(Task item): Each line of the material holding the word "study" must be identified and copied.

(Information shown):

==========

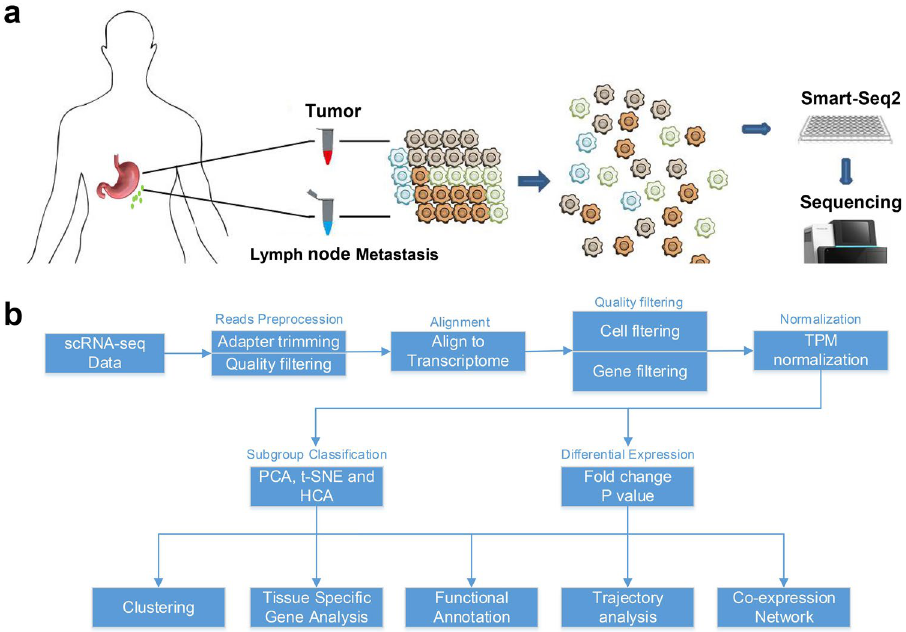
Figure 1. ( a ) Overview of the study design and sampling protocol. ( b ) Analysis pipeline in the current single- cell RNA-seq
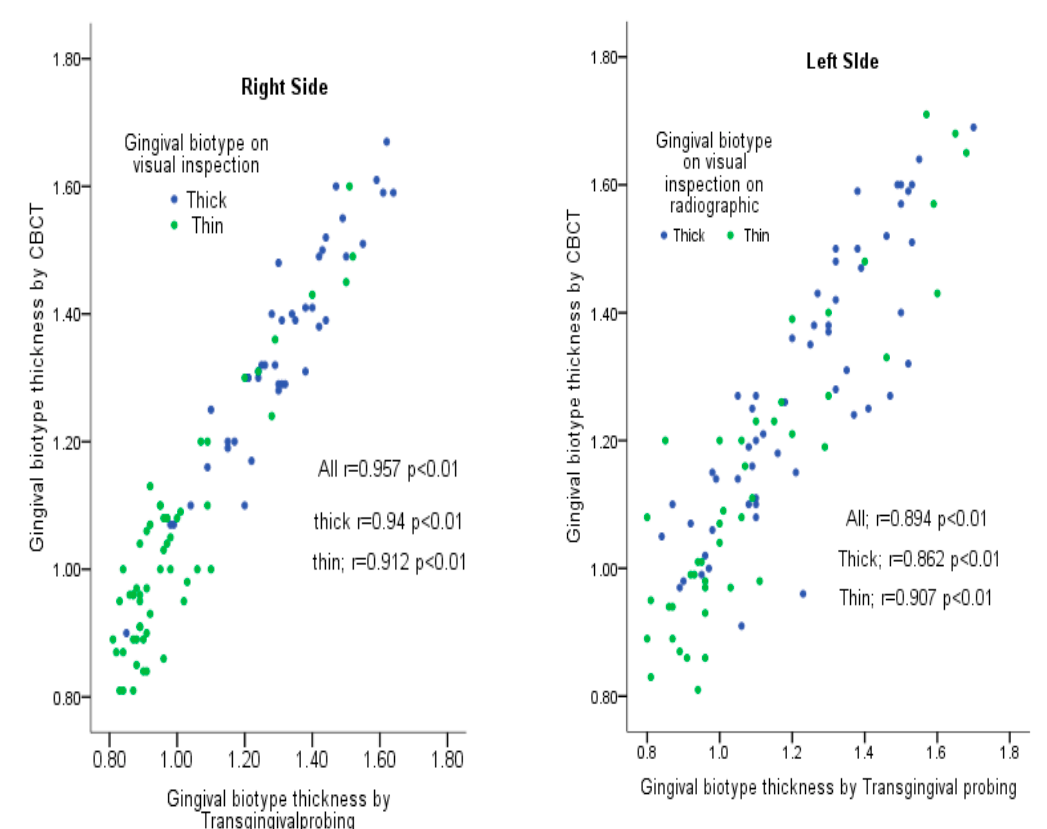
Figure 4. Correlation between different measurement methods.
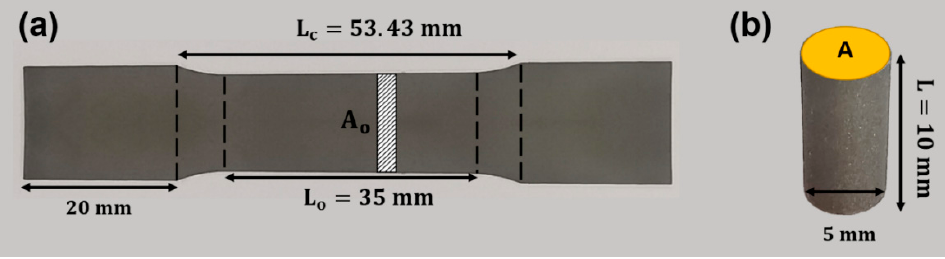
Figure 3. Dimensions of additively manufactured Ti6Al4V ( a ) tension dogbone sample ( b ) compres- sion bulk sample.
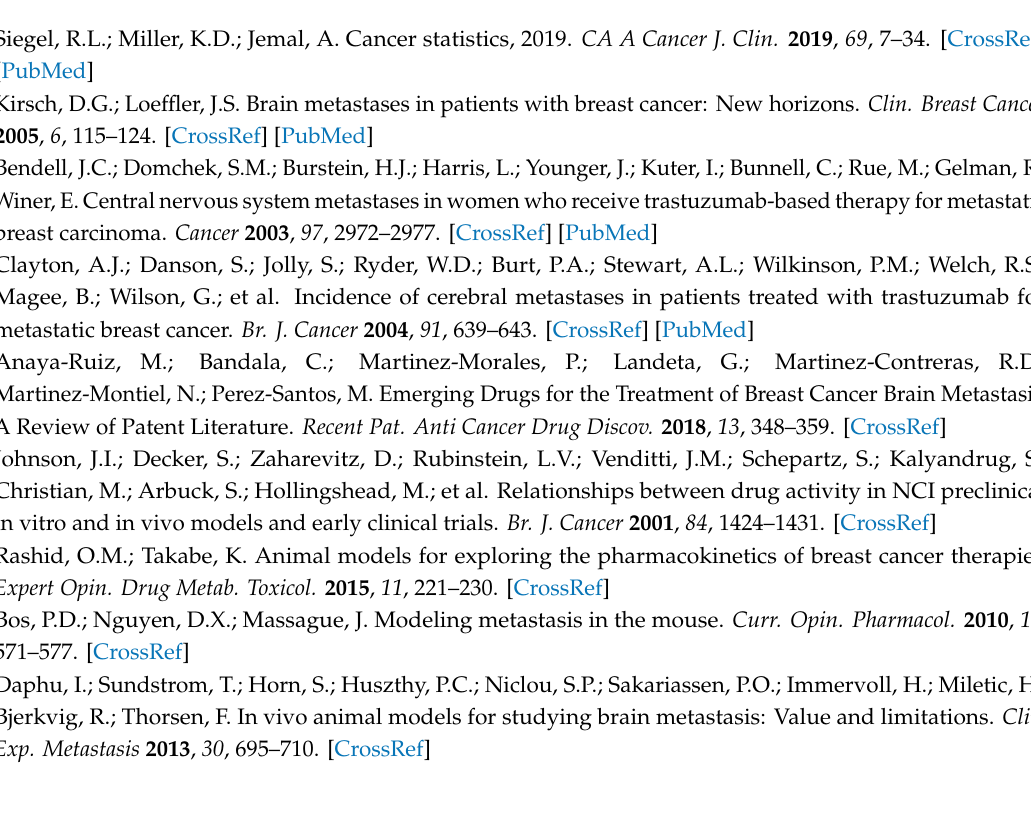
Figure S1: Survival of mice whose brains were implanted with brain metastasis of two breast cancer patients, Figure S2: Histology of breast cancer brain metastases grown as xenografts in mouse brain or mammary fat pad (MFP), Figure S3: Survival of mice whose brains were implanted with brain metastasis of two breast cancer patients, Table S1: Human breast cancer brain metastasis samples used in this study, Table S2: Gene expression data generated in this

==========

(Result of this task):
Figure 1. ( a ) Overview of the study design and sampling protocol. ( b ) Analysis pipeline in the current single- cell RNA-seq
Figure S1: Survival of mice whose brains were implanted with brain metastasis of two breast cancer patients, Figure S2: Histology of breast cancer brain metastases grown as xenografts in mouse brain or mammary fat pad (MFP), Figure S3: Survival of mice whose brains were implanted with brain metastasis of two breast cancer patients, Table S1: Human breast cancer brain metastasis samples used in this study, Table S2: Gene expression data generated in this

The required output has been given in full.